Q: You have a contract with Mercedes. Is that the first brand to the battery chemistry? And what other automakers are in line?
A: The first announced customer is Mercedes. They’ll use our technology in their EQ lineup starting with the G Wagon. We’re working with quite a lot of different automakers and going through the very rigorous testing process to confirm the performance that we can deliver before we can announce that we’re working with them.
Q: How does a silicon anode get rid of graphite and make the energy storage capacity higher?
A: In a lithium-ion battery, there are two halves, the anode and the cathode. And these take up almost half the space in the battery. The way silicon works is it’s able to bond with many more lithium atoms than graphite can in a much smaller space. So you can take out the graphite, which occupies half the battery, and you can replace it with silicon-based material that will occupy maybe 25 percent of the battery.

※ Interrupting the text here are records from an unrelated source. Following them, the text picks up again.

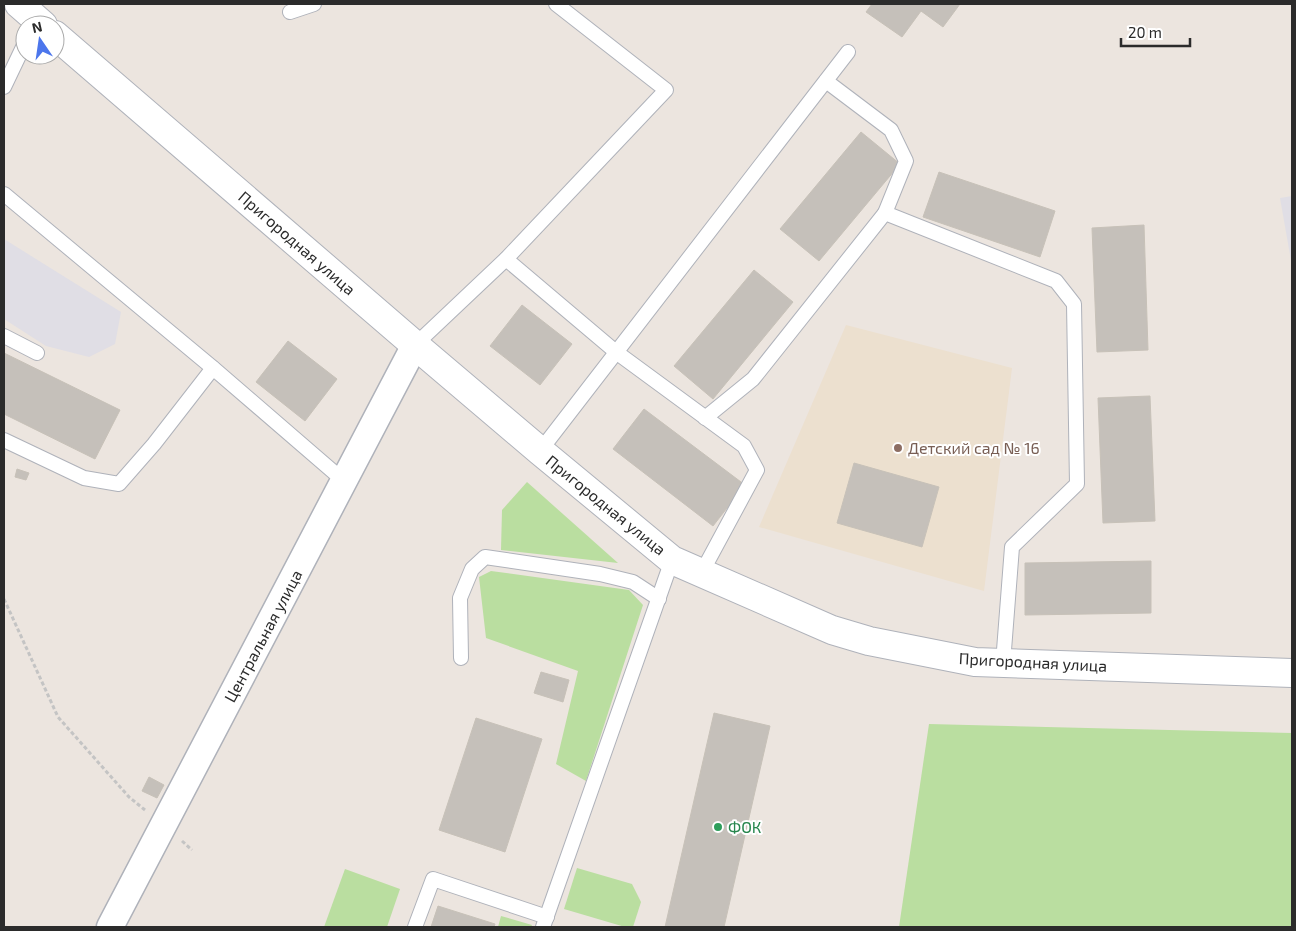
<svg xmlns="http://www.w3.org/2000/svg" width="1296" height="931" font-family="'Exo 2',sans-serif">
<rect width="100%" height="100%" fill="#ece5df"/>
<g fill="#e0dee5">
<path d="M1292,196V266L1280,198Z"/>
<path d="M4,239L121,312L115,344L89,357L46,346L4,319Z"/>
</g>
<path fill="#ece0cf" d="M846,325L1012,368L984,591L759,527Z"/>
<g fill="#badea0">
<path d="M527,482L618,563L501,550L502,510Z"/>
<path d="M491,571L629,590L643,605L586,781L556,764L578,671L486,638L479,577Z"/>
<path d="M929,724L1292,733V927H899Z"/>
<path d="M577,868L632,884L641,902L633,927H625L564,909Z"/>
<path d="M345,869L400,889L387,927H324Z"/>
<path d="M501,916L532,925L531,927H498Z"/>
</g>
<g fill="#c5c0ba" stroke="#c7c1b8">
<path d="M872,4H960L943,27L921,11L902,37L866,12Z"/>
<path d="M861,132L900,164L819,261L780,229Z"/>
<path d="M939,172L1055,211L1040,257L923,217Z"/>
<path d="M1144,225L1148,350L1097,352L1092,228Z"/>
<path d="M754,270L793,302L713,399L674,366Z"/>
<path d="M522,305L572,344L540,385L490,346Z"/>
<path d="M288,341L337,379L305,421L256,382Z"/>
<path d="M4,353L120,410L95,459L4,414Z"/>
<path d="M1150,396L1155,521L1103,523L1098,398Z"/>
<path d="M644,409L745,485L713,526L613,449Z"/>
<path d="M854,463L939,487L922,547L837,523Z"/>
<path d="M17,469L29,473L26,480L15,477Z"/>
<path d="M1151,561V613L1025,615V563Z"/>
<path d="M541,672L569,680L563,702L534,693Z"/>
<path d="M714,713L770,726L724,927H665Z"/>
<path d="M476,718L542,739L505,852L439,830Z"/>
<path d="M149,777L164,785L157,798L142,791Z"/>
<path d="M438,906L495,924L494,927H431Z"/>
</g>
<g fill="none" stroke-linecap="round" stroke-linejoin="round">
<defs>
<g id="service">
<path d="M290,12L314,4"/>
<path d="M826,81L891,130L906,161L885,213"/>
<path d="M4,87L25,43"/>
<path d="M4,194L213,368L344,481"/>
<path d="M506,259L666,90L556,4"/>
<path d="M4,336L37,353"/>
<path d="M415,345L506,259L616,352L744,446L757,470L702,572"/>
<path d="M705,418L753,379L885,213L1056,281L1074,304L1077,484L1012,547L1003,663"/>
<path d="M4,440L84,478L119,484L154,444L213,368"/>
<path d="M540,451L848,52"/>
<path d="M461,658L460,598L472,569L485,557L600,574L633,582L659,599"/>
<path d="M415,927L433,879L547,917"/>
<path d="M543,927L672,560"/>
</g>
<path id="minor" d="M110,927L415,345"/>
<g id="secondary">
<path d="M19,4L43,25"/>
<path d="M55,35L415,345L540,451L672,560L832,630L869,641L975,662L1292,673"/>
</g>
</defs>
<use href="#service" stroke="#afb2ba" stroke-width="16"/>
<use href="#minor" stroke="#afb2ba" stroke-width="29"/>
<use href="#secondary" stroke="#afb2ba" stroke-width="30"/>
<g stroke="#c4c4c4" stroke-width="3" stroke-dasharray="4 2.5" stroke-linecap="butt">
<path d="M4,599L58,717L129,797L145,810"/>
<path d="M182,841L192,850"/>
</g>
<use href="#service" stroke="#fff" stroke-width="14"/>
<use href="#minor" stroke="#fff" stroke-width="26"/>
<use href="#secondary" stroke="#fff" stroke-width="28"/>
</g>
<circle fill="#8d6e63" stroke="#fff" stroke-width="2" cx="898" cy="448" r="5"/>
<circle fill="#2e9e5b" stroke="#fff" stroke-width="2" cx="718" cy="827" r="5"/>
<g text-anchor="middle" stroke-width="4" stroke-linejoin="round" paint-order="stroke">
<g font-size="16" fill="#2b2b2b" stroke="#fff">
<text transform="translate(297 243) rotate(41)" y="6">Пригородная улица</text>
<text transform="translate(606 505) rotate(39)" y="6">Пригородная улица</text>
<text transform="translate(263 636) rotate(-62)" y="6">Центральная улица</text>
<text transform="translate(1033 662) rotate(3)" y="6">Пригородная улица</text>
</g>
<g font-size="16" fill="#785e54" stroke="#fff" text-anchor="start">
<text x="908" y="454">Детский сад № 16</text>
</g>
<g font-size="16" fill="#27864d" stroke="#fff" text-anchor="start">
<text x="728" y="833">ФОК</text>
</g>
</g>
<rect width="1296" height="931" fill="none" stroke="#2b2b2b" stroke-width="10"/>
<g transform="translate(40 40) rotate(347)"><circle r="24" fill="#ffffff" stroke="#aaaaaa"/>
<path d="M0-4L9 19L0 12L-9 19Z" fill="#4c76ec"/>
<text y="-8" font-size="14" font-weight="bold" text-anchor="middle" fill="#2b2b2b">N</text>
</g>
<path d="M1121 38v8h69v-8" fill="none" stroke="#2b2b2b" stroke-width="2.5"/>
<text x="1128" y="38" font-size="15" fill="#2b2b2b" stroke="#ffffff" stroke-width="4" paint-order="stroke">20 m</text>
</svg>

Q: When do you think we’ll all be driving electric vehicles?
A: We won’t all be driving EVs until probably the 2040s because there are so many vehicles on the road that will have to get turned over. Not only do you have to get to 100 percent of new cars sold being electric, but you have to do that for 10 to 15 years because people do hold on to their vehicle. Turning the entire fleet over is going to take until probably the middle of the century. I think the more exciting number is going to be when are we at 50 percent, 60 percent, 80 percent market penetration. The biggest constraint from us getting there by the mid-2030s is supply chain constraints. Can we find the nickel we need, can we find the lithium we need? Not find it but can we make those investments rationally? Can we ensure that permitting happens quickly, can we ensure that those investments become fruitful as as quickly as possible? I think it’s just going to be a question of the supply catching up with the demand.